- Opening Delimiter -

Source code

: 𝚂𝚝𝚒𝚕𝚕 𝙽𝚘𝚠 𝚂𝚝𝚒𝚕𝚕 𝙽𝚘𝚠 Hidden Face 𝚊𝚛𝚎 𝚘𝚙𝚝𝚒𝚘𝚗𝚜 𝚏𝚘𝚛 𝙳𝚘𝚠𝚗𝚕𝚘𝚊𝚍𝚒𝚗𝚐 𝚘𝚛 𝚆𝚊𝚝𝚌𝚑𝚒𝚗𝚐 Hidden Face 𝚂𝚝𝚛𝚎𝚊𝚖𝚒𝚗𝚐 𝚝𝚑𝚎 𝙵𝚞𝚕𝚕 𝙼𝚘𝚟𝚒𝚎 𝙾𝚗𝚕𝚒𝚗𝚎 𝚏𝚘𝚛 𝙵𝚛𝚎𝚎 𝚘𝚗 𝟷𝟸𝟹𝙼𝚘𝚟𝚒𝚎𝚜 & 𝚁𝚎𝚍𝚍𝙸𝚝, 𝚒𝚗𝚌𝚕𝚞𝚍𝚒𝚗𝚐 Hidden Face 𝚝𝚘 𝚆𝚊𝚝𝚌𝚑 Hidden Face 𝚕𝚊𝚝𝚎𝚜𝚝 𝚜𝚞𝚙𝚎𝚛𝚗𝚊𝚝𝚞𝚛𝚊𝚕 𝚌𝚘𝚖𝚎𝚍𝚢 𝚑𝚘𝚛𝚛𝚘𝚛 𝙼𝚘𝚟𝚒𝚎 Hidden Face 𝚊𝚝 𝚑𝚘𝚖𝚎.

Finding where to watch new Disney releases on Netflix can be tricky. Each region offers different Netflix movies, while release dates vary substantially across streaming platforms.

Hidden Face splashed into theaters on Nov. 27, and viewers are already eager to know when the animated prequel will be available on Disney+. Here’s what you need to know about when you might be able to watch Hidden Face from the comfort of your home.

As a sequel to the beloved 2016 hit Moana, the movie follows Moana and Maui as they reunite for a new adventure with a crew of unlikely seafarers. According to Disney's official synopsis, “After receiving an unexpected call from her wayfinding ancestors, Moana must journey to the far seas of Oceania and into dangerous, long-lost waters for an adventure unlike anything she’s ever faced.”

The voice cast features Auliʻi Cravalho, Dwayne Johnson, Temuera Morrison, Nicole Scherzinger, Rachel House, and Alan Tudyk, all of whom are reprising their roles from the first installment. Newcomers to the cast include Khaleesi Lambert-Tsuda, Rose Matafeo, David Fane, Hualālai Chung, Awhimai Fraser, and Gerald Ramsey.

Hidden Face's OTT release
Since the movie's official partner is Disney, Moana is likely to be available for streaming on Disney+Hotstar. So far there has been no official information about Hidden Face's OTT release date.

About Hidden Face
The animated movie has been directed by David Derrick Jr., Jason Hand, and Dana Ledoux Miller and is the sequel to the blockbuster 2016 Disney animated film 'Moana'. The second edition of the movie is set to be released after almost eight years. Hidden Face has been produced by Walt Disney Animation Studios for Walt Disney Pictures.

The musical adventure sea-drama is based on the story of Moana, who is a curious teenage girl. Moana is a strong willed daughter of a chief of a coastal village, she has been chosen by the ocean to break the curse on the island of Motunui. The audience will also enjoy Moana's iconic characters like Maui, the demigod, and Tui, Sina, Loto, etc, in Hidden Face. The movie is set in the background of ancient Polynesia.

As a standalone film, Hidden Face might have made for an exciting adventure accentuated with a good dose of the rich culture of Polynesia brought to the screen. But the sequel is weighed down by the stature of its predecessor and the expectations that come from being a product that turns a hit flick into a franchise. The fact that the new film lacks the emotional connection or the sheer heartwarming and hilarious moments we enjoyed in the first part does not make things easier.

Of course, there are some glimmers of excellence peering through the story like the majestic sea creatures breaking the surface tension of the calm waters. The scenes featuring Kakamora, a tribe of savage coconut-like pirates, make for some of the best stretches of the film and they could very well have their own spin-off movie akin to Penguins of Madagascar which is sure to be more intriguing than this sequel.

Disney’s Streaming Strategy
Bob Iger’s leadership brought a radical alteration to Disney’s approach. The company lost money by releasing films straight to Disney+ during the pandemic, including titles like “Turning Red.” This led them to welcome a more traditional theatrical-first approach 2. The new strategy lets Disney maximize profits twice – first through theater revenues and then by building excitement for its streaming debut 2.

- Closing Delimiter -

### [TASK GOAL]
Write the material above out in full, exactly as it reads.

### [RESULT OF THE EXERCISE]
Source code

: 𝚂𝚝𝚒𝚕𝚕 𝙽𝚘𝚠 𝚂𝚝𝚒𝚕𝚕 𝙽𝚘𝚠 Hidden Face 𝚊𝚛𝚎 𝚘𝚙𝚝𝚒𝚘𝚗𝚜 𝚏𝚘𝚛 𝙳𝚘𝚠𝚗𝚕𝚘𝚊𝚍𝚒𝚗𝚐 𝚘𝚛 𝚆𝚊𝚝𝚌𝚑𝚒𝚗𝚐 Hidden Face 𝚂𝚝𝚛𝚎𝚊𝚖𝚒𝚗𝚐 𝚝𝚑𝚎 𝙵𝚞𝚕𝚕 𝙼𝚘𝚟𝚒𝚎 𝙾𝚗𝚕𝚒𝚗𝚎 𝚏𝚘𝚛 𝙵𝚛𝚎𝚎 𝚘𝚗 𝟷𝟸𝟹𝙼𝚘𝚟𝚒𝚎𝚜 & 𝚁𝚎𝚍𝚍𝙸𝚝, 𝚒𝚗𝚌𝚕𝚞𝚍𝚒𝚗𝚐 Hidden Face 𝚝𝚘 𝚆𝚊𝚝𝚌𝚑 Hidden Face 𝚕𝚊𝚝𝚎𝚜𝚝 𝚜𝚞𝚙𝚎𝚛𝚗𝚊𝚝𝚞𝚛𝚊𝚕 𝚌𝚘𝚖𝚎𝚍𝚢 𝚑𝚘𝚛𝚛𝚘𝚛 𝙼𝚘𝚟𝚒𝚎 Hidden Face 𝚊𝚝 𝚑𝚘𝚖𝚎.

Finding where to watch new Disney releases on Netflix can be tricky. Each region offers different Netflix movies, while release dates vary substantially across streaming platforms.

Hidden Face splashed into theaters on Nov. 27, and viewers are already eager to know when the animated prequel will be available on Disney+. Here’s what you need to know about when you might be able to watch Hidden Face from the comfort of your home.

As a sequel to the beloved 2016 hit Moana, the movie follows Moana and Maui as they reunite for a new adventure with a crew of unlikely seafarers. According to Disney's official synopsis, “After receiving an unexpected call from her wayfinding ancestors, Moana must journey to the far seas of Oceania and into dangerous, long-lost waters for an adventure unlike anything she’s ever faced.”

The voice cast features Auliʻi Cravalho, Dwayne Johnson, Temuera Morrison, Nicole Scherzinger, Rachel House, and Alan Tudyk, all of whom are reprising their roles from the first installment. Newcomers to the cast include Khaleesi Lambert-Tsuda, Rose Matafeo, David Fane, Hualālai Chung, Awhimai Fraser, and Gerald Ramsey.

Hidden Face's OTT release
Since the movie's official partner is Disney, Moana is likely to be available for streaming on Disney+Hotstar. So far there has been no official information about Hidden Face's OTT release date.

About Hidden Face
The animated movie has been directed by David Derrick Jr., Jason Hand, and Dana Ledoux Miller and is the sequel to the blockbuster 2016 Disney animated film 'Moana'. The second edition of the movie is set to be released after almost eight years. Hidden Face has been produced by Walt Disney Animation Studios for Walt Disney Pictures.

The musical adventure sea-drama is based on the story of Moana, who is a curious teenage girl. Moana is a strong willed daughter of a chief of a coastal village, she has been chosen by the ocean to break the curse on the island of Motunui. The audience will also enjoy Moana's iconic characters like Maui, the demigod, and Tui, Sina, Loto, etc, in Hidden Face. The movie is set in the background of ancient Polynesia.

As a standalone film, Hidden Face might have made for an exciting adventure accentuated with a good dose of the rich culture of Polynesia brought to the screen. But the sequel is weighed down by the stature of its predecessor and the expectations that come from being a product that turns a hit flick into a franchise. The fact that the new film lacks the emotional connection or the sheer heartwarming and hilarious moments we enjoyed in the first part does not make things easier.

Of course, there are some glimmers of excellence peering through the story like the majestic sea creatures breaking the surface tension of the calm waters. The scenes featuring Kakamora, a tribe of savage coconut-like pirates, make for some of the best stretches of the film and they could very well have their own spin-off movie akin to Penguins of Madagascar which is sure to be more intriguing than this sequel.

Disney’s Streaming Strategy
Bob Iger’s leadership brought a radical alteration to Disney’s approach. The company lost money by releasing films straight to Disney+ during the pandemic, including titles like “Turning Red.” This led them to welcome a more traditional theatrical-first approach 2. The new strategy lets Disney maximize profits twice – first through theater revenues and then by building excitement for its streaming debut 2.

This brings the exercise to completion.